# Dried Apples & Twigs for Smoking?



## the iceman (Jan 13, 2010)

It wasn't a good year for my apple tree here in Az. My fault. I had a lot of branches dry up & die so last weekend I pruned all the dead wood away. I ended up with a lot of branches, twigs & dried fruit. 

I know I can get some good smoke-worthy wood out of the branches. The question being, can I use the twigs & dried apples for smoking?

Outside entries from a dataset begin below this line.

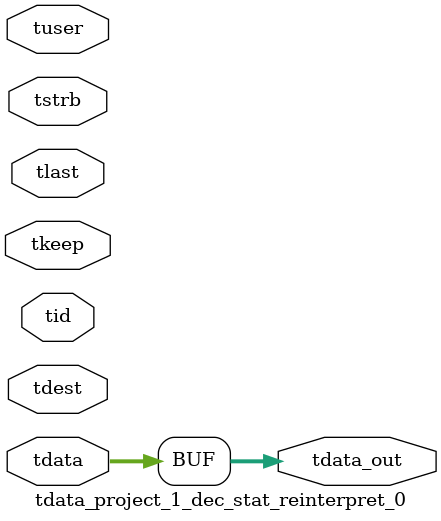
<source format=v>


`timescale 1ps/1ps

module tdata_project_1_dec_stat_reinterpret_0 #
(
parameter C_S_AXIS_TDATA_WIDTH = 32,
parameter C_S_AXIS_TUSER_WIDTH = 0,
parameter C_S_AXIS_TID_WIDTH   = 0,
parameter C_S_AXIS_TDEST_WIDTH = 0,
parameter C_M_AXIS_TDATA_WIDTH = 32
)
(
input  [(C_S_AXIS_TDATA_WIDTH == 0 ? 1 : C_S_AXIS_TDATA_WIDTH)-1:0     ] tdata,
input  [(C_S_AXIS_TUSER_WIDTH == 0 ? 1 : C_S_AXIS_TUSER_WIDTH)-1:0     ] tuser,
input  [(C_S_AXIS_TID_WIDTH   == 0 ? 1 : C_S_AXIS_TID_WIDTH)-1:0       ] tid,
input  [(C_S_AXIS_TDEST_WIDTH == 0 ? 1 : C_S_AXIS_TDEST_WIDTH)-1:0     ] tdest,
input  [(C_S_AXIS_TDATA_WIDTH/8)-1:0 ] tkeep,
input  [(C_S_AXIS_TDATA_WIDTH/8)-1:0 ] tstrb,
input                                                                    tlast,
output [C_M_AXIS_TDATA_WIDTH-1:0] tdata_out
);

assign tdata_out = {8'b00000000,tdata[31:0]};

endmodule


</source>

Here is the pile of dead branches...









Here are some of the dried apples...








And here is what's left of the tree...








Thanks in advance for your advice.


----------



## mballi3011 (Jan 13, 2010)

I really don't know about the dried fruit but as far as the twigs how much smoke do you really think you will get from them. After all if their dried now the fire would light them with a quickness.


----------



## the iceman (Jan 13, 2010)

I just wasn't wanting to waste anything if I didn't have to.


----------



## cheech (Jan 14, 2010)

I have used twigs from when I trimmed my cherry tree before. I ran them threw my wood chipper and threw them on top of charcoal before and it worked out just fine. As said earlier I am not sure about the fruit but it may be worth a try.


----------



## the iceman (Jan 14, 2010)

Any other tidbits of wisdom out there?


----------



## hell fire grill (Jan 14, 2010)

I have thrown apples in my firebox, fresh ones, and onions,heads of garlic and an orange, on seperate cooks. I cant say it made it taste any different but I can say with onion or garlic my neighbors called to find out what I was cooking that smelled so good. I think they were fishing for an invite to dinner. NOT!!


----------



## rickw (Jan 14, 2010)

I wouldn't use the dried fruit but the branches and twigs are fair game.


----------



## doctor phreak (Jan 14, 2010)

i bet you could use the dried apples....why not ...
we all use pecan wood i have seen people smoke with pecan shells and had good luck doing it....that is the fruit of that tree.....
try it and let use know


----------